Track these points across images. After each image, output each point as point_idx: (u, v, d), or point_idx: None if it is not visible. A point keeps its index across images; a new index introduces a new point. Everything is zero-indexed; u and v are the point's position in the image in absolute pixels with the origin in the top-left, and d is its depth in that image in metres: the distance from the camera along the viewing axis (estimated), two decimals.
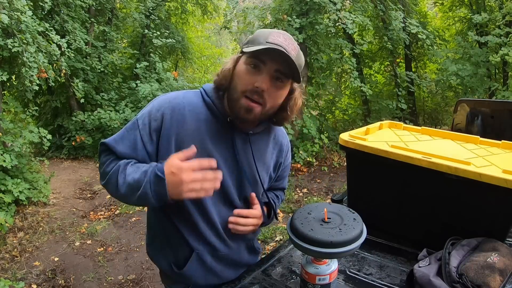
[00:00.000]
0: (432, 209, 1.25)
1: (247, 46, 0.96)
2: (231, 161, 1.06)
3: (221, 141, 1.04)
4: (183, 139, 1.00)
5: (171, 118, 1.01)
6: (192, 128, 1.02)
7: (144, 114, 1.03)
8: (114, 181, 0.98)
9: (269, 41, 0.93)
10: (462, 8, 7.30)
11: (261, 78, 0.95)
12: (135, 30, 7.85)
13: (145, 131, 1.01)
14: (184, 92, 1.08)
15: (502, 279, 0.97)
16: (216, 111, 1.03)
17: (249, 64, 0.96)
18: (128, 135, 1.03)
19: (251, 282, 1.13)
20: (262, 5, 6.61)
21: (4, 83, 4.06)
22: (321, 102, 7.12)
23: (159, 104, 1.03)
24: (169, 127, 1.01)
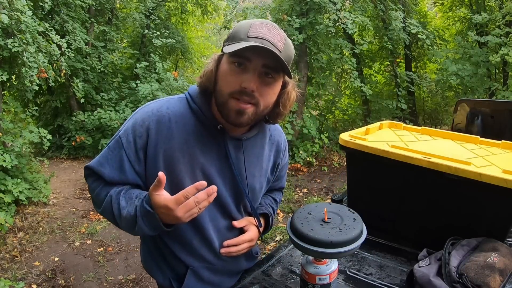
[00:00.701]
0: (432, 209, 1.25)
1: (227, 43, 0.86)
2: (226, 171, 1.00)
3: (213, 151, 0.97)
4: (171, 154, 0.93)
5: (156, 133, 0.93)
6: (180, 141, 0.94)
7: (127, 130, 0.94)
8: (110, 215, 0.94)
9: (250, 35, 0.84)
10: (462, 8, 7.30)
11: (248, 77, 0.85)
12: (135, 30, 7.85)
13: (131, 150, 0.93)
14: (167, 101, 0.98)
15: (502, 279, 0.97)
16: (205, 119, 0.95)
17: (233, 63, 0.86)
18: (113, 155, 0.94)
19: (251, 282, 1.13)
20: (262, 5, 6.62)
21: (4, 83, 4.05)
22: (321, 102, 7.13)
23: (142, 117, 0.94)
24: (155, 143, 0.93)
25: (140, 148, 0.93)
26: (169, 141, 0.93)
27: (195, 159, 0.95)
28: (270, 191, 1.27)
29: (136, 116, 0.96)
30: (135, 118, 0.95)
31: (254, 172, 1.05)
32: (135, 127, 0.94)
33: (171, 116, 0.94)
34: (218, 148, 0.98)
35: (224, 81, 0.88)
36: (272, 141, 1.11)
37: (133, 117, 0.96)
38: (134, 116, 0.96)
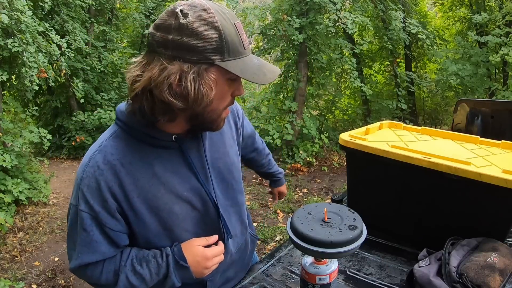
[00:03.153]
0: (432, 209, 1.25)
1: (223, 57, 0.73)
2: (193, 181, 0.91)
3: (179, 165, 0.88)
4: (147, 196, 0.83)
5: (120, 186, 0.81)
6: (148, 178, 0.83)
7: (86, 200, 0.80)
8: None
9: (245, 47, 0.77)
10: (462, 8, 7.30)
11: (238, 85, 0.81)
12: (135, 30, 7.86)
13: (106, 218, 0.81)
14: (104, 146, 0.83)
15: (502, 279, 0.97)
16: (157, 140, 0.84)
17: (232, 79, 0.79)
18: (94, 232, 0.82)
19: (251, 282, 1.13)
20: (262, 5, 6.61)
21: (4, 83, 4.05)
22: (321, 102, 7.13)
23: (95, 180, 0.80)
24: (125, 197, 0.82)
25: (113, 211, 0.82)
26: (136, 186, 0.82)
27: (170, 184, 0.86)
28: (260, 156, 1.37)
29: (85, 182, 0.81)
30: (86, 185, 0.80)
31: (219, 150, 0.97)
32: (93, 194, 0.80)
33: (121, 160, 0.82)
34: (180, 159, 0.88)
35: (221, 98, 0.80)
36: None
37: (83, 185, 0.81)
38: (84, 183, 0.81)
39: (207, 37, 0.71)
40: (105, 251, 0.84)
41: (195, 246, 0.89)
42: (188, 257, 0.87)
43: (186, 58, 0.72)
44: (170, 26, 0.72)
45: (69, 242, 0.87)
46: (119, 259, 0.86)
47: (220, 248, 0.94)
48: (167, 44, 0.72)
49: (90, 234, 0.82)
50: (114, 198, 0.81)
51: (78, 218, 0.82)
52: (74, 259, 0.84)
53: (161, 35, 0.72)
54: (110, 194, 0.81)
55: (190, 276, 0.88)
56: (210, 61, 0.73)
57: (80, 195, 0.81)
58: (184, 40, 0.71)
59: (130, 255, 0.87)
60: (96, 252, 0.83)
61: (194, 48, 0.71)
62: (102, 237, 0.83)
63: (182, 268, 0.87)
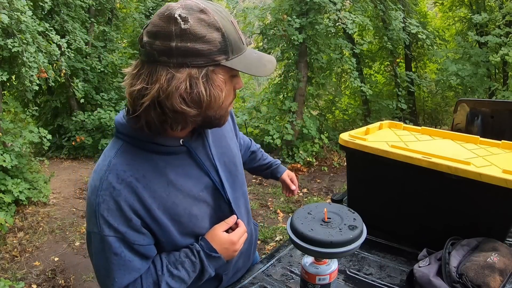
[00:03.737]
0: (432, 209, 1.25)
1: (227, 57, 0.74)
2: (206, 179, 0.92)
3: (191, 168, 0.89)
4: (166, 205, 0.83)
5: (140, 203, 0.80)
6: (164, 188, 0.83)
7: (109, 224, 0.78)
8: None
9: (244, 42, 0.79)
10: (462, 8, 7.30)
11: (238, 79, 0.82)
12: (135, 30, 7.85)
13: (133, 236, 0.80)
14: (114, 164, 0.80)
15: (502, 279, 0.97)
16: (165, 148, 0.83)
17: (234, 75, 0.80)
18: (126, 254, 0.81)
19: (251, 282, 1.13)
20: (262, 5, 6.62)
21: (4, 83, 4.05)
22: (321, 102, 7.13)
23: (113, 203, 0.78)
24: (147, 211, 0.81)
25: (139, 227, 0.81)
26: (155, 198, 0.82)
27: (186, 188, 0.87)
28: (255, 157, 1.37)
29: (104, 207, 0.78)
30: (107, 209, 0.78)
31: (221, 145, 0.99)
32: (116, 216, 0.78)
33: (135, 176, 0.80)
34: (190, 161, 0.89)
35: (228, 96, 0.81)
36: None
37: (102, 209, 0.78)
38: (102, 208, 0.78)
39: (211, 39, 0.71)
40: (139, 267, 0.83)
41: (219, 234, 0.92)
42: (217, 246, 0.90)
43: (193, 64, 0.71)
44: (171, 32, 0.69)
45: (99, 271, 0.84)
46: (155, 270, 0.85)
47: (242, 228, 0.97)
48: (171, 52, 0.70)
49: (121, 256, 0.80)
50: (137, 215, 0.80)
51: (105, 244, 0.79)
52: (111, 285, 0.82)
53: (161, 43, 0.70)
54: (132, 212, 0.79)
55: (223, 263, 0.93)
56: (216, 62, 0.72)
57: (101, 220, 0.78)
58: (188, 46, 0.69)
59: (164, 262, 0.86)
60: (133, 271, 0.82)
61: (200, 52, 0.70)
62: (133, 255, 0.82)
63: (215, 258, 0.90)
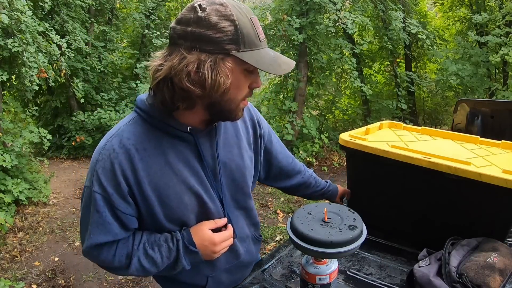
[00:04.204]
0: (432, 209, 1.25)
1: (238, 48, 0.77)
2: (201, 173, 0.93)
3: (191, 157, 0.90)
4: (158, 183, 0.85)
5: (132, 171, 0.83)
6: (160, 165, 0.85)
7: (100, 182, 0.82)
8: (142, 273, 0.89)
9: (261, 40, 0.81)
10: (462, 8, 7.30)
11: (256, 77, 0.84)
12: (135, 30, 7.85)
13: (118, 201, 0.84)
14: (122, 130, 0.85)
15: (502, 279, 0.97)
16: (172, 129, 0.86)
17: (248, 71, 0.82)
18: (106, 214, 0.84)
19: (251, 282, 1.13)
20: (262, 5, 6.61)
21: (4, 83, 4.05)
22: (321, 102, 7.13)
23: (110, 162, 0.82)
24: (137, 181, 0.84)
25: (125, 194, 0.84)
26: (150, 172, 0.84)
27: (183, 174, 0.88)
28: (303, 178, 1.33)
29: (100, 164, 0.83)
30: (102, 167, 0.83)
31: (232, 151, 0.99)
32: (107, 176, 0.82)
33: (137, 146, 0.84)
34: (193, 151, 0.90)
35: (239, 88, 0.83)
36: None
37: (98, 167, 0.83)
38: (99, 166, 0.83)
39: (224, 29, 0.76)
40: (116, 232, 0.86)
41: (203, 230, 0.92)
42: (197, 241, 0.90)
43: (204, 49, 0.76)
44: (190, 19, 0.77)
45: (82, 225, 0.89)
46: (132, 243, 0.88)
47: (229, 232, 0.96)
48: (186, 36, 0.77)
49: (102, 215, 0.84)
50: (126, 182, 0.83)
51: (92, 200, 0.84)
52: (86, 239, 0.86)
53: (181, 28, 0.78)
54: (123, 177, 0.83)
55: (200, 259, 0.92)
56: (226, 51, 0.77)
57: (95, 176, 0.83)
58: (202, 32, 0.75)
59: (143, 239, 0.89)
60: (108, 233, 0.85)
61: (211, 39, 0.76)
62: (113, 219, 0.85)
63: (192, 252, 0.90)
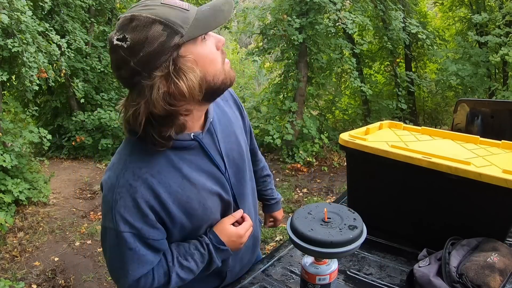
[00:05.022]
0: (432, 209, 1.25)
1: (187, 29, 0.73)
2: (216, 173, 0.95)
3: (202, 163, 0.91)
4: (181, 199, 0.85)
5: (155, 198, 0.82)
6: (178, 182, 0.85)
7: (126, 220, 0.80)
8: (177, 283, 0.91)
9: (184, 7, 0.76)
10: (462, 8, 7.30)
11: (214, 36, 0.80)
12: None
13: (149, 231, 0.83)
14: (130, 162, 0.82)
15: (502, 279, 0.97)
16: (178, 142, 0.84)
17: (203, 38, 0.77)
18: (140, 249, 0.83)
19: (251, 282, 1.13)
20: (262, 5, 6.61)
21: (4, 83, 4.06)
22: (321, 102, 7.13)
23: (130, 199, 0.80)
24: (162, 206, 0.83)
25: (154, 223, 0.83)
26: (170, 193, 0.84)
27: (201, 182, 0.89)
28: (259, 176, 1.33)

┄┄┄┄┄┄┄┄┄┄┄┄┄┄┄┄┄┄┄┄

What you should do: Exactly and exclusively, repeat the lines from the line that contains "2: (216, 173, 0.95)" through the end of the records, both ends included.

Exercise response:
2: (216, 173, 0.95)
3: (202, 163, 0.91)
4: (181, 199, 0.85)
5: (155, 198, 0.82)
6: (178, 182, 0.85)
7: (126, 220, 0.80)
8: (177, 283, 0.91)
9: (184, 7, 0.76)
10: (462, 8, 7.30)
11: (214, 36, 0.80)
12: None
13: (149, 231, 0.83)
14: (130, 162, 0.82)
15: (502, 279, 0.97)
16: (178, 142, 0.84)
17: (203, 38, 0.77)
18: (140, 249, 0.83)
19: (251, 282, 1.13)
20: (262, 5, 6.61)
21: (4, 83, 4.06)
22: (321, 102, 7.13)
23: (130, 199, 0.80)
24: (162, 206, 0.83)
25: (154, 223, 0.83)
26: (170, 193, 0.84)
27: (201, 182, 0.89)
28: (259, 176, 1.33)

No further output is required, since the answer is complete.